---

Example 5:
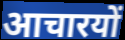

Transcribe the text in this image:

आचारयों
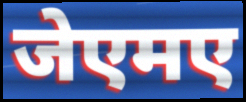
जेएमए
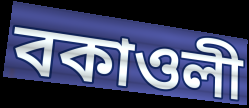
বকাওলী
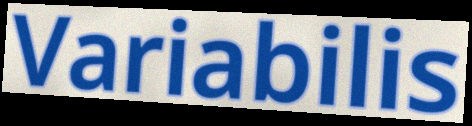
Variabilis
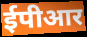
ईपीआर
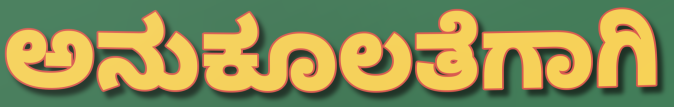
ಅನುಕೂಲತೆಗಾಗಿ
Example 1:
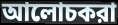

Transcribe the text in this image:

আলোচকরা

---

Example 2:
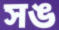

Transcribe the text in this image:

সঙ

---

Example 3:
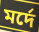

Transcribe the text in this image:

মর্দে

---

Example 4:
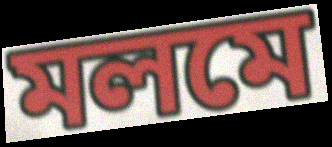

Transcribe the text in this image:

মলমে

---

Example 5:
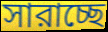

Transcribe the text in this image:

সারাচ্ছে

# How to complete this task
A faithful copy of every record is needed here. Leave the images out of it.

# Solution for this exercise
---

Example 5:

Transcribe the text in this image:

आचारयों
जेएमए
বকাওলী
Variabilis
ईपीआर
ಅನುಕೂಲತೆಗಾಗಿ
Example 1:

Transcribe the text in this image:

আলোচকরা

---

Example 2:

Transcribe the text in this image:

সঙ

---

Example 3:

Transcribe the text in this image:

মর্দে

---

Example 4:

Transcribe the text in this image:

মলমে

---

Example 5:

Transcribe the text in this image:

সারাচ্ছে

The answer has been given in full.